RICHMOND, Va. – It started out as an idea to heal a community with a history of hate.
The streets and cemeteries of Richmond, Virginia, are still lined with massive memorials to the Confederacy and flags with the “Southern cross.” Residents of the historic city said to this day it is hard for them to move past that history.
“Being the former capital of the Confederacy we are steeped in the history, but it’s all one-sided. It’s all a lost cause history and until it’s balanced it’s not going to be made right,” said Anita Lee, a resident of Richmond. “It needs to be a more balanced history.”
Local and national programs have developed in recent years to combat hate against African-Americans, racism in general and an American history of intolerance.

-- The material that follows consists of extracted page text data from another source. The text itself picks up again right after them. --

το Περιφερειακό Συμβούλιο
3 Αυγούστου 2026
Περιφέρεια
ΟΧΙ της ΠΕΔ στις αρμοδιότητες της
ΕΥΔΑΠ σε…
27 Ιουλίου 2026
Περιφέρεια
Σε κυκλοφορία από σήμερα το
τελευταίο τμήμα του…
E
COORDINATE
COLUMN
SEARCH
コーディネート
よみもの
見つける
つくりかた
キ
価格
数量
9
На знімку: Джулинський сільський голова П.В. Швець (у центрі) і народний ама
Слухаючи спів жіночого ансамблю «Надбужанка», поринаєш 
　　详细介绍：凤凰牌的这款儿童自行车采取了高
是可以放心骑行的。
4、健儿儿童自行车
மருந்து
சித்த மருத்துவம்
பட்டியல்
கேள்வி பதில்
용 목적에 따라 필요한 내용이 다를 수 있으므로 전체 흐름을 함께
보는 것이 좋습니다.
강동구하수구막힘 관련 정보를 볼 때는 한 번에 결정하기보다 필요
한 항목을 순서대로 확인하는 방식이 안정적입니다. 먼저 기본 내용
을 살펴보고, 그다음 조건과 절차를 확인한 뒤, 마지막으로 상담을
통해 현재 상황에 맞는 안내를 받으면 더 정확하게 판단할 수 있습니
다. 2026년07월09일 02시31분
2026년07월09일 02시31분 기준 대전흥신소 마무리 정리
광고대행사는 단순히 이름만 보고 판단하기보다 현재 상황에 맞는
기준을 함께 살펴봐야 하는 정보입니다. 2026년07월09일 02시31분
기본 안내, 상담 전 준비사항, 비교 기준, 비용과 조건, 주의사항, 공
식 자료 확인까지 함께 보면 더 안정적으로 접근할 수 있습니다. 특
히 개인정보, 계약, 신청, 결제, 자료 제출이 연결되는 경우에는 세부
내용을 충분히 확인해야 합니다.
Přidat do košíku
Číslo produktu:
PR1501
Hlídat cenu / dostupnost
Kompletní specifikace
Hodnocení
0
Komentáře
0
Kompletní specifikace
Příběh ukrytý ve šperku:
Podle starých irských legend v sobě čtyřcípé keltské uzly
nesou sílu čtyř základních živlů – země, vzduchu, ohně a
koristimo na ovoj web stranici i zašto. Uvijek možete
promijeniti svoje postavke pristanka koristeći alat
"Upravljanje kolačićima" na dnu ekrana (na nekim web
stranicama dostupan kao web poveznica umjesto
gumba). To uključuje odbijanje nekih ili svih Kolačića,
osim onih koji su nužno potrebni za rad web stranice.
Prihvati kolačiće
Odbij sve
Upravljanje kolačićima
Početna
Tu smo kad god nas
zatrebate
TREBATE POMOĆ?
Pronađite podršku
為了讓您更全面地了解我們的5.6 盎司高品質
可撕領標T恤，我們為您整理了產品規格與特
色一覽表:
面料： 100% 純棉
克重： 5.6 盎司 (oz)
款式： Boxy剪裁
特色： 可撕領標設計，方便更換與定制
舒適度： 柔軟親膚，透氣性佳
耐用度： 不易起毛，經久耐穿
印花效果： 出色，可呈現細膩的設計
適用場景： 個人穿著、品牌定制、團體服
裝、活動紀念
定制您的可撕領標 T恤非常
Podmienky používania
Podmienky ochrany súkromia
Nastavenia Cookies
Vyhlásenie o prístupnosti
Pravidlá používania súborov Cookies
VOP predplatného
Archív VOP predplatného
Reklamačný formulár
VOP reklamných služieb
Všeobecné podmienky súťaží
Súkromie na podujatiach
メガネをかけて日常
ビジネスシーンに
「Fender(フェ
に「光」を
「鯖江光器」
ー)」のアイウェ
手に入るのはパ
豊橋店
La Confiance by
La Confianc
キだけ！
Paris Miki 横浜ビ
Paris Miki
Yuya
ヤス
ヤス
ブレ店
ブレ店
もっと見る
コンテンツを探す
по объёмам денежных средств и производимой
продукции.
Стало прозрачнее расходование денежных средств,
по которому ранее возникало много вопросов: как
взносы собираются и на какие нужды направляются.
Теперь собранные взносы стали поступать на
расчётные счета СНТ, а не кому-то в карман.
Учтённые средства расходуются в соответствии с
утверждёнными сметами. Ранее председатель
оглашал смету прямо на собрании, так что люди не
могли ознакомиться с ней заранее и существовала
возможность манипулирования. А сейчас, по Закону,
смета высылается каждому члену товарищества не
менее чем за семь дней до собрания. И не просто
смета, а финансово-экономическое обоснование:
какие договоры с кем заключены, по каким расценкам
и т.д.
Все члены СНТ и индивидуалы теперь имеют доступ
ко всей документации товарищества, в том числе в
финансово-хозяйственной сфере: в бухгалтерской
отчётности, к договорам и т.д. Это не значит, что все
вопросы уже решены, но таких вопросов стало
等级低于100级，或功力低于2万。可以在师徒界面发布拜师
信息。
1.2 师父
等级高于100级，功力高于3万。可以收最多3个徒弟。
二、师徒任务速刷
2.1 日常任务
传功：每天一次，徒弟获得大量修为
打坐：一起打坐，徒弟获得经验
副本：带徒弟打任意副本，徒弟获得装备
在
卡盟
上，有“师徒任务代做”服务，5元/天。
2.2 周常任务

In Richmond, two women started a pledge and program at their Unitarian Universalist church to educate people on racism.
Unitarian Universalist churches are known for filling their congregations with predominantly white members and leaders. Last year, the church saw national furor over racial policies and practices, sparking a resignation of its national president, after the appointment of what critics saw as too many white leaders.
Lee, 70, said she has been fighting against hate and racism since her father put her on a picket line when she was only 8 years old, protesting to integrate schools. When she joined the First Unitarian Universalist Church of Richmond about 20 years ago, Lee said people would often confuse her with the black secretary for the church, even though she came to service every week and “looked nothing like her.”
That experience was one of many that launched the Richmond Pledge Against Racism, a program led by two women in the local church with two days of workshops and training discussing hate.
Since the idea came to fruition four years ago, about 250 people have completed the training in Richmond and the program has now launched in 17 locations across America.
“It was important to me if I was going to remain a member of the church that we become really active in eradicating racism, and signing the pledge was only the beginning,” Lee said. “We had to learn to live the pledge. And so we developed a series of workshops in order to enable people to learn how to first recognize racism when they see it and then what to do about it.”
Lee started the program with Annette Marquis, who grew up in a town that was “intentionally white.” Marquis grew up in Roger, Arkansas – which was classified as a sundown town, meaning that signs were posted across the town saying that blacks were not allowed after dark.
There were thousands of sundown towns across America before the Civil Rights era, according to Jim Loewen, author of the book “Sundown Towns.” Loewen uses a formula to identify towns as sundown, including if there was legislature preventing blacks from the town, documented signage and a white population of more than 99.9 percent.
“The sense of being threatened by just being in a place, by just having made a turn through a town, that people weren’t welcome – that has really stayed with me all my life,” Marquis said.
The two women started the program in 2014 after the first Black Lives Matter rally in Richmond. Marquis said a number of the church members went to the march and then started to think about what they could do to combat racism and hate in America, asking themselves the question “how do we really find ourselves in this story?”
Marquis said she doesn’t see the national conversation changing until more communities confront what’s going on in their neighborhoods.
“When you really look at the history of this country, there has been no justice for people of color,” she said. “From Jamestown to Plymouth Rock to everywhere in between and today, when I hear that, when I hear the rhetoric around making America great again and I try to think about when was that time that we’re trying to make great again. There was never a time when it was great for people of color.”
After the alt-right rally in Charlottesville, Virginia, last year in the city neighboring Richmond that left one dead and several injured, Lee said she has no choice but to continue to fight against hate.
“I have five grandchildren and I’ve been working at this for let’s just say well over 50 years. I see us sliding backwards and I want their lives to be better,” Lee said. “I don’t want them to have to be fighting when they get old enough for equal rights, it doesn’t make any sense. This is 2018 for heaven’s sakes. I never imagined that we’d still be fighting racism.”